How well do you know your data? What do the calculations really mean, and how might they deliver for your business? Read on, then take the quiz to test your knowledge.
At a glance
- Google Analytics is an important tool in understanding customers and industry trends.
- Despite better access to data, many managers and senior executives struggle to turn it into useful insights for decision-making.
- Businesses need a strong, top-down culture of analytics if they hope to mine data to guide business decisions and drive growth.
We are living in the age of data. Everyone – from marketers to business leaders – is looking at data to reduce the need for decisions based on intuition or historical behaviour. Big data trends in cloud computing, machine learning, the Internet of Things (IoT) and marketing analytics have become boardroom (and dinner table) staples.

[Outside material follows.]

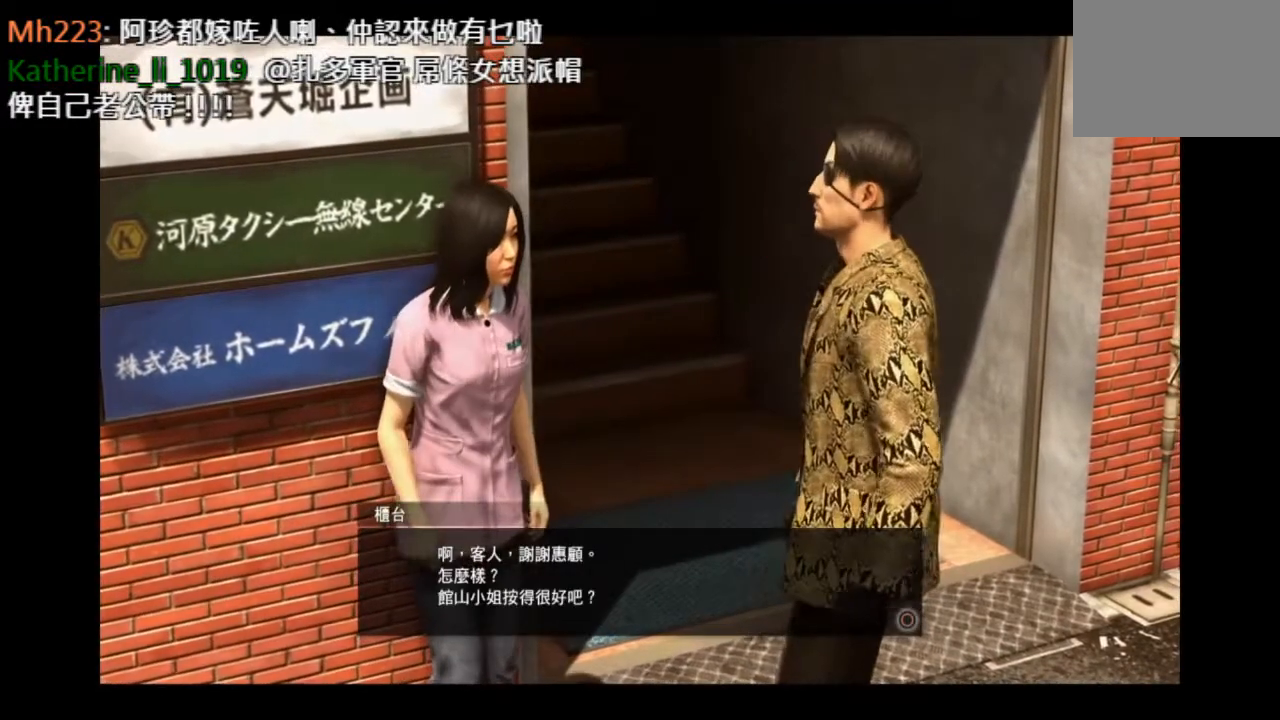
{"dt_ms": 501, "buttons": [], "left_stick": "center", "right_stick": "center", "events": []}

Australia takes data seriously. According to the 2014 Deciding with Data report produced by PwC Australia, data-driven innovation has increased Australians’ ability to understand the world and solve problems, create efficiencies and invent new products. It has added an estimated A$67 billion in new value to the Australian economy.
According to BuiltWith Trends, 92 per cent of websites in Australia use Google Analytics to gather powerful business insights. In just a few years, this marketing analytics tool has gone from being “just another toolbox” for businesses, to an integral part of understanding customers and industry trends. Its comprehensive A, B, C reporting – acquisition, behaviour and conversions – provides a deeper understanding of customers (such as age, location and devices), their behaviour (how they find, interact with and leave a website or app) and conversions (their actions on a site).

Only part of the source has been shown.